The question was how to overcome a big budget shortfall. The answer, state lawmakers agreed, was to take money from the settlement fund that BP agreed to pay the state after the 2010 Deepwater Horizon oil spill. 

In Alabama, just over one in four residents — 1.2 million people — are on Medicaid. But the state’s insurance program for the poor isn’t in the clear.

At Children’s of Alabama, there are children with broken arms, birth defects, hearing impairments. It’s the only hospital in the state dedicated to children,  so it stays busy. Medicaid is its lifeblood. More than half of Alabama’s Medicaid recipients are children.

Alabama is one of 19 states that opted not to expand Medicaid under the Affordable Care Act. Instead it had big plans to overhaul the program. But it ran out of money, and the plan stalled. That worried Mike Warren, the CEO of Children’s. “About half of our revenue comes from Medicaid,” he said. 

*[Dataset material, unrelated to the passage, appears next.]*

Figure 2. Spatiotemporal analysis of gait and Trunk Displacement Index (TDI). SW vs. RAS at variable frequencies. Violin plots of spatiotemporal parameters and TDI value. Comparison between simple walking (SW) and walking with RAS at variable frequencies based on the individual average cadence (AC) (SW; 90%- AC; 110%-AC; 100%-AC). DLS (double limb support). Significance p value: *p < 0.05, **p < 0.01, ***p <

Alabama plans to launch Regional Care Organizations. They’re a network of doctors, hospitals, dentists, equipment makers. And they form a managed care system. The idea is to streamline care at a lower cost. But getting that system off the ground is expensive; the state faces millions in administrative costs alone. Plus, federal money that Alabama counted on is no longer available. Total Medicaid budget shortfall this year: $85 million.

“That was addressed using part of the BP settlement monies,” Warren said, “this year’s Band-Aid short-term approach to funding shortfalls in Alabama.” 

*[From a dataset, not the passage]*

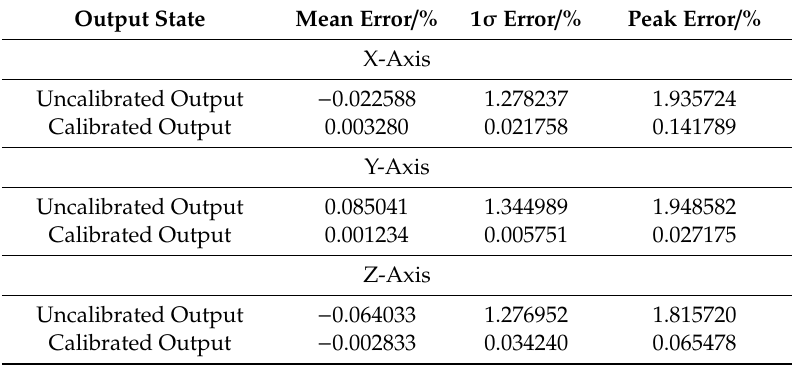
Table 3. Tabulation of the reduction in percentage errors obtained for all axes upon calibration application.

Alabama Governor Robert Bentley said that’s exactly right: it is a Band-Aid. “But it’s better to have a Band-Aid than to hemorrhage to death right now,” he said. 

The BP money — part of a $1 billion state settlement — saved Medicaid this year and next. But there’s no long-term funding. And a few of these Regional Care Organizations, the doctors and hospitals in this network of Medicaid managed care, see the writing on the wall, and they’re dropping out. 

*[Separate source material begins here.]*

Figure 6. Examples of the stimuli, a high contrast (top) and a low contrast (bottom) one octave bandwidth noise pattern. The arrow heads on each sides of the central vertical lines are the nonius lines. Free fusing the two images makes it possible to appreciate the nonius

Sara Rosenbaum, a health law and policy professor at George Washington University, said this is not surprising. “The provider becomes exquisitely sensitive to changes that essentially undercut the very conditions you’re trying to create,” she said. 

These hospitals and doctors are worried that once the BP money runs out, they’ll be stuck with higher costs in the long-term. 

In addition to the $85 million the state is using now, it’ll take another $70 million of the BP money in 2017. Rosenbaum said this is about the time the state might want to consider expanding Medicaid. It means more low-income adults will have insurance. And it also works “to generate tremendous new revenues for health care providers that previously either had to give charity care or provided uncompensated care for people who could not pay the bills,” she said. 

But Governor Bentley says Medicaid expansion will cost the state, citing the 10 percent states have to match after three years of full federal funding.  “We don’t have the money to adequately fund the program for the million people that we have right now,” Bentley said.